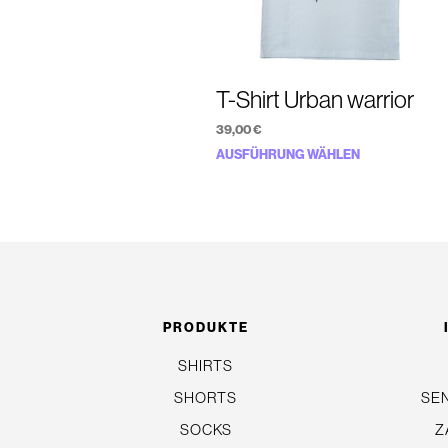
T-Shirt Urban warrior
39,00
€
Dieses
AUSFÜHRUNG WÄHLEN
Produkt
weist
mehrere
Varianten
auf.
Die
PRODUKTE
Optionen
SHIRTS
können
auf
SHORTS
SE
der
SOCKS
Z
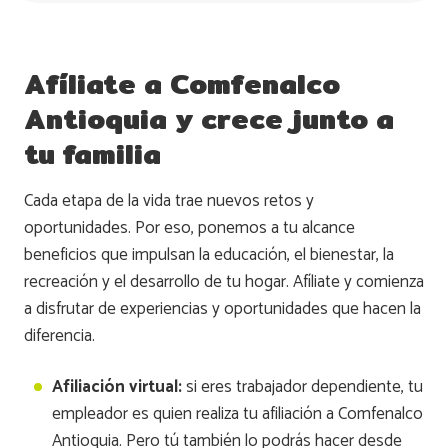
Afíliate a Comfenalco
Antioquia y crece junto a
tu familia
Cada etapa de la vida trae nuevos retos y
oportunidades. Por eso, ponemos a tu alcance
beneficios que impulsan la educación, el bienestar, la
recreación y el desarrollo de tu hogar. Afíliate y comienza
a disfrutar de experiencias y oportunidades que hacen la
diferencia.
Afiliación virtual:
si eres trabajador dependiente, tu
empleador es quien realiza tu afiliación a Comfenalco
Antioquia. Pero tú también lo podrás hacer desde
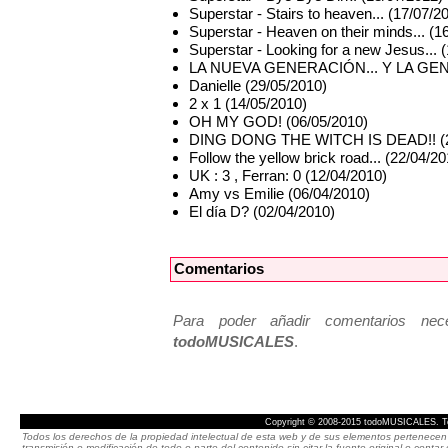
Superstar - Stairs to heaven... (17/07/2
Superstar - Heaven on their minds... (1
Superstar - Looking for a new Jesus... 
LA NUEVA GENERACIÓN... Y LA GENE
Danielle (29/05/2010)
2 x 1 (14/05/2010)
OH MY GOD! (06/05/2010)
DING DONG THE WITCH IS DEAD!! (2
Follow the yellow brick road... (22/04/2
UK : 3 , Ferran: 0 (12/04/2010)
Amy vs Emilie (06/04/2010)
El día D? (02/04/2010)
Comentarios
Para poder añadir comentarios neces
todoMUSICALES
.
Copyright © 2008-2015 todoMUSICALES. To
Todos los derechos de la propiedad intelectual de esta web y de sus elementos pertenecen 
transmisión o modificación de todo o parte del contenido sin citar la fuente original o cont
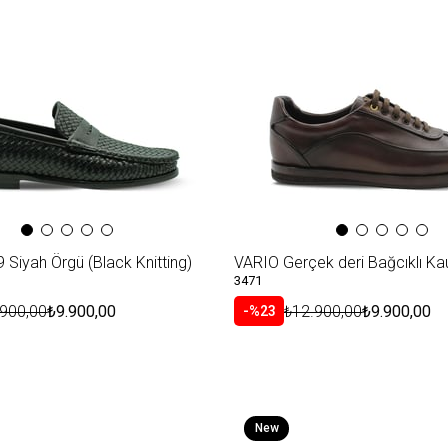
Item
Siyah Örgü (Black Knitting)
3471
.900,00
₺9.900,00
₺12.900,00
₺9.900,00
%23
New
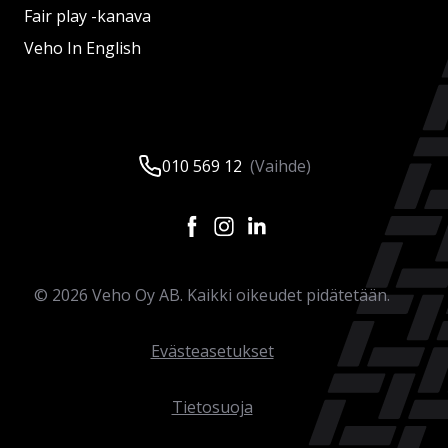
Fair play -kanava
Veho In English
010 569 12
(Vaihde)
©
2026
Veho Oy AB. Kaikki oikeudet pidätetään.
Evästeasetukset
Tietosuoja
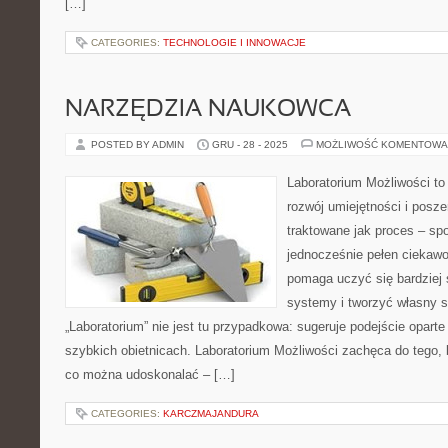
[…]
CATEGORIES:
TECHNOLOGIE I INNOWACJE
NARZĘDZIA NAUKOWCA
POSTED BY ADMIN
GRU - 28 - 2025
MOŻLIWOŚĆ KOMENTOWA
Laboratorium Możliwości to
rozwój umiejętności i posz
traktowane jak proces – sp
jednocześnie pełen ciekawo
pomaga uczyć się bardziej
systemy i tworzyć własny s
„Laboratorium” nie jest tu przypadkowa: sugeruje podejście oparte
szybkich obietnicach. Laboratorium Możliwości zachęca do tego, 
co można udoskonalać – […]
CATEGORIES:
KARCZMAJANDURA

#### INSTRUCTIONS FOR THE TASK
I would like you to set down the lines above, from the one containing "OH MY GOD! (06/05/2010)" to the final line, exactly as written and without pictures.

#### EXERCISE ANSWER
OH MY GOD! (06/05/2010)
DING DONG THE WITCH IS DEAD!! (2
Follow the yellow brick road... (22/04/2
UK : 3 , Ferran: 0 (12/04/2010)
Amy vs Emilie (06/04/2010)
El día D? (02/04/2010)
Comentarios
Para poder añadir comentarios neces
todoMUSICALES
.
Copyright © 2008-2015 todoMUSICALES. To
Todos los derechos de la propiedad intelectual de esta web y de sus elementos pertenecen 
transmisión o modificación de todo o parte del contenido sin citar la fuente original o cont
Item
Siyah Örgü (Black Knitting)
3471
.900,00
₺9.900,00
₺12.900,00
₺9.900,00
%23
New
Fair play -kanava
Veho In English
010 569 12
(Vaihde)
©
2026
Veho Oy AB. Kaikki oikeudet pidätetään.
Evästeasetukset
Tietosuoja
[…]
CATEGORIES:
TECHNOLOGIE I INNOWACJE
NARZĘDZIA NAUKOWCA
POSTED BY ADMIN
GRU - 28 - 2025
MOŻLIWOŚĆ KOMENTOWA
Laboratorium Możliwości to
rozwój umiejętności i posz
traktowane jak proces – sp
jednocześnie pełen ciekawo
pomaga uczyć się bardziej
systemy i tworzyć własny s
„Laboratorium” nie jest tu przypadkowa: sugeruje podejście oparte
szybkich obietnicach. Laboratorium Możliwości zachęca do tego, 
co można udoskonalać – […]
CATEGORIES:
KARCZMAJANDURA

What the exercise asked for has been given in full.